More, to narrow down the issue, please generate trt engine in the tlt docker instead of nano.
tlt unet inference against this “.engine” file or “.trt” file.
- i use the valus that were generated by tlt-export with --gen-ds-config option, and it says the model is BGR i.e. color format 1
- it does, because there I merge classes and reduce them to 12
- Ok I will
generated config file:
generate trt engine in the tlt docker
could you please point me to instructions how to do this?
The tlt-converter is a tool in tlt docker by default.
You can run
$tlt unet run tlt-converter xxx
Or, you can directly login the docker via
$ tlt unet run /bin/bash, and then run
this is the result, seems to be an issue with the converter?
Thanks for the info. I will check further.
Could you please share the command line of generating trt engine inside tlt docker?
tlt unet run tlt-converter -k nvidia_tlt -t fp32 -e unet.engine -p input_1,1x3x512x512,1x3x512x512,10x3x512x512 pruned.etlt
Thanks. Could you please try below experiment?
Please generate trt engine based on the unpruned etlt model. And run inference again.
Thanks for the info. Will check further.
I cannot reproduce with one official purpose-build unet model. Please follow below step to check if you can get the same result as mine.
Then , please double check your previous result. If possible, you can share your tlt model, etlt model and test image with me.
For the model, see NVIDIA NGC
- Download tlt model, etlt model and test image.
$ wget https://api.ngc.nvidia.com/v2/models/nvidia/tlt_peoplesemsegnet/versions/deployable_v1.0/files/peoplesemsegnet.etlt
$ wget https://api.ngc.nvidia.com/v2/models/nvidia/tlt_peoplesemsegnet/versions/trainable_v1.0/files/peoplesemsegnet.tlt
$ wget https://developer.nvidia.com/sites/default/files/akamai/NGC_Images/models/peoplenet/input_11ft45deg_000070.jpg
Generate trt engine
$ tlt-converter -k tlt_encode -t fp32 -e peoplesemsegnet.engine -p input_1,1x3x544x960,1x3x544x960,10x3x544x960 peoplesemsegnet.etlt
hflip_probability : 0.5
vflip_probability : 0.5
crop_and_resize_prob : 0.5
- Run inference with tlt model.
tlt unet inference -e spec.txt
- Run inference with trt engine.
tlt unet inference -e spec.txt
I ran the test you suggested and I also get absolutely identical results for tlt and trt inferences.

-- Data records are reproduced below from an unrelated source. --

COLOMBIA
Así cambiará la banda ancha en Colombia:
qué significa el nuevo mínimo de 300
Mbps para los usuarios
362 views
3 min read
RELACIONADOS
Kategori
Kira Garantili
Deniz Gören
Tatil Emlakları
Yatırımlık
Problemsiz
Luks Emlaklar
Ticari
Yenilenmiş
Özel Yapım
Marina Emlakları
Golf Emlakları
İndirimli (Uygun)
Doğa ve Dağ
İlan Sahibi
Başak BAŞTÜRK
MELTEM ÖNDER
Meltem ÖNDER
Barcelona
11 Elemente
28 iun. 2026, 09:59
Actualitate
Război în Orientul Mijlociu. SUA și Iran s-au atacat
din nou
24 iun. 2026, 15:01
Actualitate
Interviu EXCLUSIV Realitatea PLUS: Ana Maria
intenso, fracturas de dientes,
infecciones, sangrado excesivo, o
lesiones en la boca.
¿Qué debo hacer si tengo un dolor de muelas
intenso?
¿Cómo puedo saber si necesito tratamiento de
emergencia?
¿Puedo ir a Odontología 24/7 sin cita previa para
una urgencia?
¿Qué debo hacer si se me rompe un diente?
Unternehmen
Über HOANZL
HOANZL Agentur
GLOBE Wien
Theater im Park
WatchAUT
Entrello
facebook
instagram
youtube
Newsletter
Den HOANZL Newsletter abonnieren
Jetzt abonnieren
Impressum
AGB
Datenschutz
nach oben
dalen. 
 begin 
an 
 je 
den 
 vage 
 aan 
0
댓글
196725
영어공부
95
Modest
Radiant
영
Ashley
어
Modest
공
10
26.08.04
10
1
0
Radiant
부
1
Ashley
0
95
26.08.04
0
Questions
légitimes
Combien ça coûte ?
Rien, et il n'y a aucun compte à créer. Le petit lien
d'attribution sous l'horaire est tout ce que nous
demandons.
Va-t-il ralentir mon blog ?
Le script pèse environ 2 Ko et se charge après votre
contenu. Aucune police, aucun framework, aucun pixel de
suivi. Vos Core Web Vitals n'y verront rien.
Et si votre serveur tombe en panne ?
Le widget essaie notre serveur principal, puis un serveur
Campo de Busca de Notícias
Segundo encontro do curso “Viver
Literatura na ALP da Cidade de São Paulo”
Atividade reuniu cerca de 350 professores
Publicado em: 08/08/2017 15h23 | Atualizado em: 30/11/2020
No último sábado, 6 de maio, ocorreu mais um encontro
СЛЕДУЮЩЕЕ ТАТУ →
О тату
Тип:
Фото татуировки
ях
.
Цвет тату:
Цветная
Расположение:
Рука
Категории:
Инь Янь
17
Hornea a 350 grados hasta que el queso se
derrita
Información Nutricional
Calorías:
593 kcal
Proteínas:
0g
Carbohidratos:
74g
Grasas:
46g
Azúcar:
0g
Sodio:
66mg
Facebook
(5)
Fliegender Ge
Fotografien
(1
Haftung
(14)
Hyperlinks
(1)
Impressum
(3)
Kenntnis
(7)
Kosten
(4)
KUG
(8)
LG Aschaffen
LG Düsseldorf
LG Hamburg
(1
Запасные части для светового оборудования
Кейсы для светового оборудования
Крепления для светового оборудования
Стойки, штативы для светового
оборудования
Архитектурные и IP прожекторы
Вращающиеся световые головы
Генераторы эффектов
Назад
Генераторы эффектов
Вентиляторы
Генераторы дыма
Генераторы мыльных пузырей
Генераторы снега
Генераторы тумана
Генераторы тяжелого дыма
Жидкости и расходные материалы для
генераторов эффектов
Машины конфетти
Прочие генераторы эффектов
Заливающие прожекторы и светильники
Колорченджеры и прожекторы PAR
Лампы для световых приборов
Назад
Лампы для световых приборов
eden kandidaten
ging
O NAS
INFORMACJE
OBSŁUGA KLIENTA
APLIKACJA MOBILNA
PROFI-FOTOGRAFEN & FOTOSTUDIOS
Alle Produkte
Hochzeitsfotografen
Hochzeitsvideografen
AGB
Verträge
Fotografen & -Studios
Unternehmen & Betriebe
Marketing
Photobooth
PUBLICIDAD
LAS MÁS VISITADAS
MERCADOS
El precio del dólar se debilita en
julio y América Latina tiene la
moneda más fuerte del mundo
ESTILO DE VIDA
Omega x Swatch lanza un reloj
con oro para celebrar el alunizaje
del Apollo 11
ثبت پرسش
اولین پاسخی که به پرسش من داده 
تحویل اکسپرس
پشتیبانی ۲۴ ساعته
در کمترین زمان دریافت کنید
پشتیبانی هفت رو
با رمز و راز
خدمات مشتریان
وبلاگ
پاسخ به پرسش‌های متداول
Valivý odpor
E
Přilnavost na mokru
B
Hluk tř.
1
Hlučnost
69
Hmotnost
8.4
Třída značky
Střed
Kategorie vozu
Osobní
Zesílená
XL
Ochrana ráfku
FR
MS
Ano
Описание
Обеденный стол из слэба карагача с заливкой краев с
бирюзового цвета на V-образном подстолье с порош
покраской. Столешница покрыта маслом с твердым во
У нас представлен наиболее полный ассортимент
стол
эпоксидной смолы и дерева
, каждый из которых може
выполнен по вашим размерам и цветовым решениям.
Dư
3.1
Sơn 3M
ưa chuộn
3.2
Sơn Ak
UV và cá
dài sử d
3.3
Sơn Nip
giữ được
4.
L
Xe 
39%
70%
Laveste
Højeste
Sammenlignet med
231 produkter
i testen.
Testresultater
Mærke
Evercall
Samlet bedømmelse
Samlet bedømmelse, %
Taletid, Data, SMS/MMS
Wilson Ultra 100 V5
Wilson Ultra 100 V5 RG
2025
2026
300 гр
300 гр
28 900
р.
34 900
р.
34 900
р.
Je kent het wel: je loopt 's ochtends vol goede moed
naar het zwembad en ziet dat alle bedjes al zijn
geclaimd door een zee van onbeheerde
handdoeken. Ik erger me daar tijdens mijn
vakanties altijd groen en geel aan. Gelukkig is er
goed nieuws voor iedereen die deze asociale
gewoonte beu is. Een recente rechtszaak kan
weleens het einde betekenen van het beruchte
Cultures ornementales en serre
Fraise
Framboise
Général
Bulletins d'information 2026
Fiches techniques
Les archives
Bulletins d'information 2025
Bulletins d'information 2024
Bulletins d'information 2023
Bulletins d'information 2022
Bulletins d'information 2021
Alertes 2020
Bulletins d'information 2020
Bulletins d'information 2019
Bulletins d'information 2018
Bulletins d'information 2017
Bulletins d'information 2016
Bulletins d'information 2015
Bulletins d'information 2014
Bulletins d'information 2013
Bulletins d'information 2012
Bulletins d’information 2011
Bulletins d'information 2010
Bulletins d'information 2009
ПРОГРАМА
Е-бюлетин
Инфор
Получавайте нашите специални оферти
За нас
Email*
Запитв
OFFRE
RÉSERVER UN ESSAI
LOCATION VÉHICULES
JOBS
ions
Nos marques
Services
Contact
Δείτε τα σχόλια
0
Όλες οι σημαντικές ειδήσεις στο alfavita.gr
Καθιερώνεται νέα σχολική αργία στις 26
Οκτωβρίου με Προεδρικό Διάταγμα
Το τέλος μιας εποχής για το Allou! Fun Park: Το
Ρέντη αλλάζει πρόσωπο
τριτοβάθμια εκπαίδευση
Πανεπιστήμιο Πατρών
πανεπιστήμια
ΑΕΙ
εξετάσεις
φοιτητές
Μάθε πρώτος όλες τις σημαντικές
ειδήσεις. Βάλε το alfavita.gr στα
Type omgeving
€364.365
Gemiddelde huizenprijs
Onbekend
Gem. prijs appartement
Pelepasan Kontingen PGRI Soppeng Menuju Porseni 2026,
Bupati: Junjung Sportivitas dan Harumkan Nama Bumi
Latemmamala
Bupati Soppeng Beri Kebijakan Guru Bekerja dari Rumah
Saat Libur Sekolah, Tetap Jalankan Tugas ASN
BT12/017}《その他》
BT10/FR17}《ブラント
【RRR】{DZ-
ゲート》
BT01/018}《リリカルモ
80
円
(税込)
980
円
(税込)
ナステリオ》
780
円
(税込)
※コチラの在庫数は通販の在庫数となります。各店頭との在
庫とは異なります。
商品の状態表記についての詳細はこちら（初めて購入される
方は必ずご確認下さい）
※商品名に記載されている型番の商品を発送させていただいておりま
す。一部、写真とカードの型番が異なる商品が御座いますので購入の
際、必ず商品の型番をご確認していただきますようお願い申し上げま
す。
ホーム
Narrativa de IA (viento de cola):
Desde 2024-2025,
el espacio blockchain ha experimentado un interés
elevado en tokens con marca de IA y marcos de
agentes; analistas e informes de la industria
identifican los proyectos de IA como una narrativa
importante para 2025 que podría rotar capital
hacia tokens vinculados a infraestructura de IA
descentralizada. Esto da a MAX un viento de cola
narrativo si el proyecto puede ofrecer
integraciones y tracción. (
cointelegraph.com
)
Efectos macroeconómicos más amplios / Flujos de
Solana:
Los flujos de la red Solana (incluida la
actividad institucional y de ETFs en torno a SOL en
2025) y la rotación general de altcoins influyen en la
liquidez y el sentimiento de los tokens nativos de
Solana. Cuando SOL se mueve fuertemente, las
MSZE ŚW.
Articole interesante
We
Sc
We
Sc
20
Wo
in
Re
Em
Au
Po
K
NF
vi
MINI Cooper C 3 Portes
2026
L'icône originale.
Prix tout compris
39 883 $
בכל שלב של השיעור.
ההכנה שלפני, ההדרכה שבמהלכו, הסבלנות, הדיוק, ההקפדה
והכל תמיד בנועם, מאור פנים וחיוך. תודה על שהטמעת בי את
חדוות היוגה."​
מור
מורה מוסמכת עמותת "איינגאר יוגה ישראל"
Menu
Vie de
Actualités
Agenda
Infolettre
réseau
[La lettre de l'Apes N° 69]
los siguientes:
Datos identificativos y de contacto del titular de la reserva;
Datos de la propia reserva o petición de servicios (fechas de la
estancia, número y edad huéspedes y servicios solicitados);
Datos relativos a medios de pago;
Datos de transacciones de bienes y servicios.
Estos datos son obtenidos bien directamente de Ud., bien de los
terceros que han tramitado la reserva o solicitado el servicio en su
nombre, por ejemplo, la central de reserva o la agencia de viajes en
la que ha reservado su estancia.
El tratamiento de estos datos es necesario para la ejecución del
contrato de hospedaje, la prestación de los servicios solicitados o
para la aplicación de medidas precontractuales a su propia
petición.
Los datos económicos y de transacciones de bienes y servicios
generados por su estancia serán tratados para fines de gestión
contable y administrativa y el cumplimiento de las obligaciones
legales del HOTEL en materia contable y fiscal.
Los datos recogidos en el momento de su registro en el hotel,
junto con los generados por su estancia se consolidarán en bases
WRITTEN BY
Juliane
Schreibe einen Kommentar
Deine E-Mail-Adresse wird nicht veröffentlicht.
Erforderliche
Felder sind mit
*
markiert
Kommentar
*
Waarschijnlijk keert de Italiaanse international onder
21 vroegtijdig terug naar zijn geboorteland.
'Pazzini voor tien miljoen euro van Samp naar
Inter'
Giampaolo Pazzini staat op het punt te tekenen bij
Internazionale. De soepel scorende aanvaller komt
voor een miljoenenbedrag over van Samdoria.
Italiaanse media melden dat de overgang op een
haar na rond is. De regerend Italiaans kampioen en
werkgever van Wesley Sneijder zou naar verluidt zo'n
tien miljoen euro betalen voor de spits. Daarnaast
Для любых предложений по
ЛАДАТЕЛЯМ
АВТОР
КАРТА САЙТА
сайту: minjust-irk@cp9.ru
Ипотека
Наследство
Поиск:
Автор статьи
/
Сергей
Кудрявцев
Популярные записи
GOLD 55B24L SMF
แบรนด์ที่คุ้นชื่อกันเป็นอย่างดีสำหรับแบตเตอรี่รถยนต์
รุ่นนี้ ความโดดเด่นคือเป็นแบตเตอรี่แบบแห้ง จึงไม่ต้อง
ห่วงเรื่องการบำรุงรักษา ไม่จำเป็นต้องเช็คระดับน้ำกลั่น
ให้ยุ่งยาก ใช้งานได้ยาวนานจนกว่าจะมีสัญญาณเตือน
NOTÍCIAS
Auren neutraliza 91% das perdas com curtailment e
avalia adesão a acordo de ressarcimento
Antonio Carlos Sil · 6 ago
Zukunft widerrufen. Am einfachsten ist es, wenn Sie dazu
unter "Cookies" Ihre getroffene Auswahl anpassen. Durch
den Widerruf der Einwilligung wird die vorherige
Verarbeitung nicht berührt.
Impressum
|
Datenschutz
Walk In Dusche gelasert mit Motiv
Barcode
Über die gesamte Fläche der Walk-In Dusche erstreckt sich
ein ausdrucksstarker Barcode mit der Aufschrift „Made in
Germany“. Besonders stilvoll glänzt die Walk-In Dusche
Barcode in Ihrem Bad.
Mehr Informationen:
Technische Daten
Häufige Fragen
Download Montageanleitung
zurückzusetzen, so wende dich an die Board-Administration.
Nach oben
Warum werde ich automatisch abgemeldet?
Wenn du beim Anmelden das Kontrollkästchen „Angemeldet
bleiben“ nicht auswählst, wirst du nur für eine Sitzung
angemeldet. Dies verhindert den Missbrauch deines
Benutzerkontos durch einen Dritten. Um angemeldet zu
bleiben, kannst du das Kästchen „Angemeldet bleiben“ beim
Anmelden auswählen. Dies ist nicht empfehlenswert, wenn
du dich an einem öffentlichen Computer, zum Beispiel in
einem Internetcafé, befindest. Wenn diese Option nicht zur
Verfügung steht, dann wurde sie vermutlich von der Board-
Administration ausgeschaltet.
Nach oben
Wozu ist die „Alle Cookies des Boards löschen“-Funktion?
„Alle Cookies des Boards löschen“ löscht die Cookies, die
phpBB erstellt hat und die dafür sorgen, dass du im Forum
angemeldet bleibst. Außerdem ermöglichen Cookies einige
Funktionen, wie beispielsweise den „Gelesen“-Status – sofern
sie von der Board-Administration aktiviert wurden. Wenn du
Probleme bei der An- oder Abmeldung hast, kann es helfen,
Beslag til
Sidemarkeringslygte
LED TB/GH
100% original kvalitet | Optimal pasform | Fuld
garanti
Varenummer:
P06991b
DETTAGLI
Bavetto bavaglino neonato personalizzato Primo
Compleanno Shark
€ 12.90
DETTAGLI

Then I retried training the model to be 100% sure I did not miss smth in configs. I stopped the training midway, ran inference and got this
Then exported to etlt, then converted to trt, using the same commands as mentioned above. Then ran inference on trt engine. got this
As you see, the trt result is much closer to tlt, but still noticebly off. Seems like the objects’ masks are somehow skewed to the left, especially on the left lane marking. Probably with more training the difference grows larger, because on my first examples you can see the same effect but to a greater extent.
Since your trial was using vanilla-unet-dynamic and mine uses resnet18, could you please make a trial with a resnet based model to see if that is where the issue lies?
Here I attach
tlt model model.step-9000.tlt — Яндекс.Диск
etlt model model_1.etlt — Яндекс.Диск
training spec experiment_config_18.cfg (19.5 KB)
Thanks, I can reproduce your result with your models. Still checking.
BTW, is your training dataset a public one? If yes, could you share the link? Thanks.